▶ **Exercise goal**:
Look through the entries below and count the lines with "member" in them; the reply is the number alone.

▶ **Material for the task**:
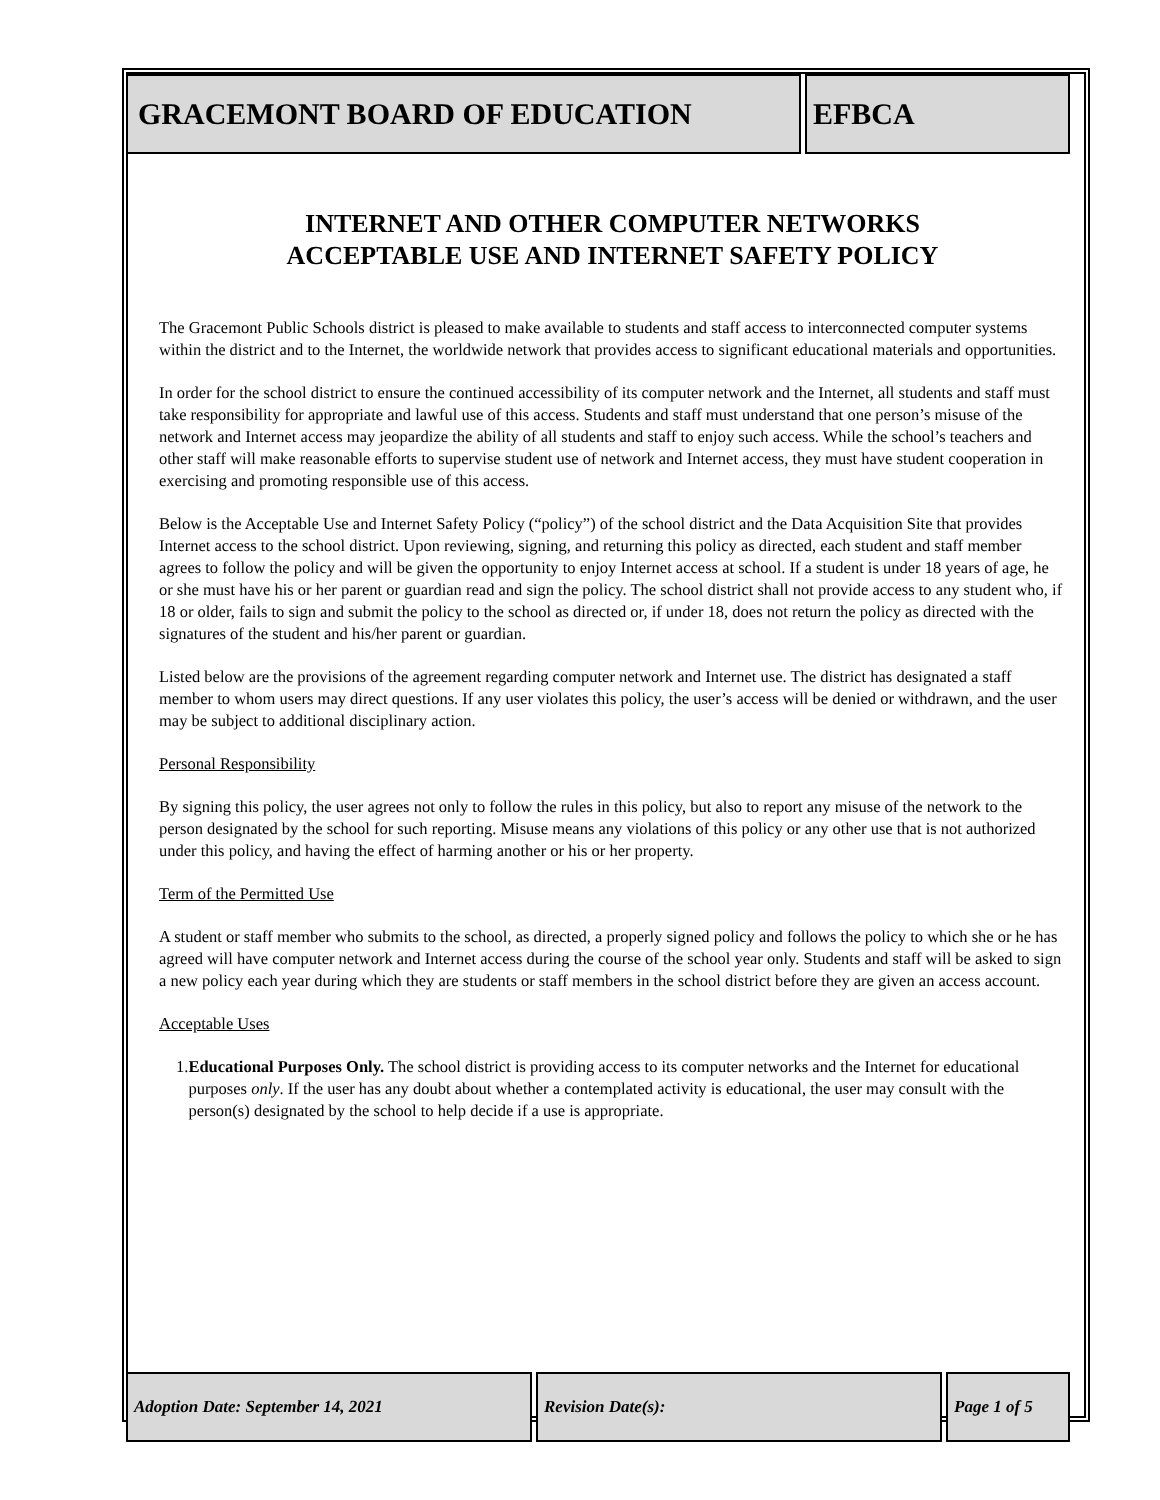| GRACEMONT BOARD OF EDUCATION | EFBCA |
INTERNET AND OTHER COMPUTER NETWORKS
ACCEPTABLE USE AND INTERNET SAFETY POLICY
The Gracemont Public Schools district is pleased to make available to students and staff access to interconnected computer systems within the district and to the Internet, the worldwide network that provides access to significant educational materials and opportunities.
In order for the school district to ensure the continued accessibility of its computer network and the Internet, all students and staff must take responsibility for appropriate and lawful use of this access. Students and staff must understand that one person’s misuse of the network and Internet access may jeopardize the ability of all students and staff to enjoy such access. While the school’s teachers and other staff will make reasonable efforts to supervise student use of network and Internet access, they must have student cooperation in exercising and promoting responsible use of this access.
Below is the Acceptable Use and Internet Safety Policy (“policy”) of the school district and the Data Acquisition Site that provides Internet access to the school district. Upon reviewing, signing, and returning this policy as directed, each student and staff member agrees to follow the policy and will be given the opportunity to enjoy Internet access at school. If a student is under 18 years of age, he or she must have his or her parent or guardian read and sign the policy. The school district shall not provide access to any student who, if 18 or older, fails to sign and submit the policy to the school as directed or, if under 18, does not return the policy as directed with the signatures of the student and his/her parent or guardian.
Listed below are the provisions of the agreement regarding computer network and Internet use. The district has designated a staff member to whom users may direct questions. If any user violates this policy, the user’s access will be denied or withdrawn, and the user may be subject to additional disciplinary action.
Personal Responsibility
By signing this policy, the user agrees not only to follow the rules in this policy, but also to report any misuse of the network to the person designated by the school for such reporting. Misuse means any violations of this policy or any other use that is not authorized under this policy, and having the effect of harming another or his or her property.
Term of the Permitted Use
A student or staff member who submits to the school, as directed, a properly signed policy and follows the policy to which she or he has agreed will have computer network and Internet access during the course of the school year only. Students and staff will be asked to sign a new policy each year during which they are students or staff members in the school district before they are given an access account.
Acceptable Uses
1. Educational Purposes Only. The school district is providing access to its computer networks and the Internet for educational purposes only. If the user has any doubt about whether a contemplated activity is educational, the user may consult with the person(s) designated by the school to help decide if a use is appropriate.
| Adoption Date: September 14, 2021 | Revision Date(s): | Page 1 of 5 |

▶ **Response to the task**:
3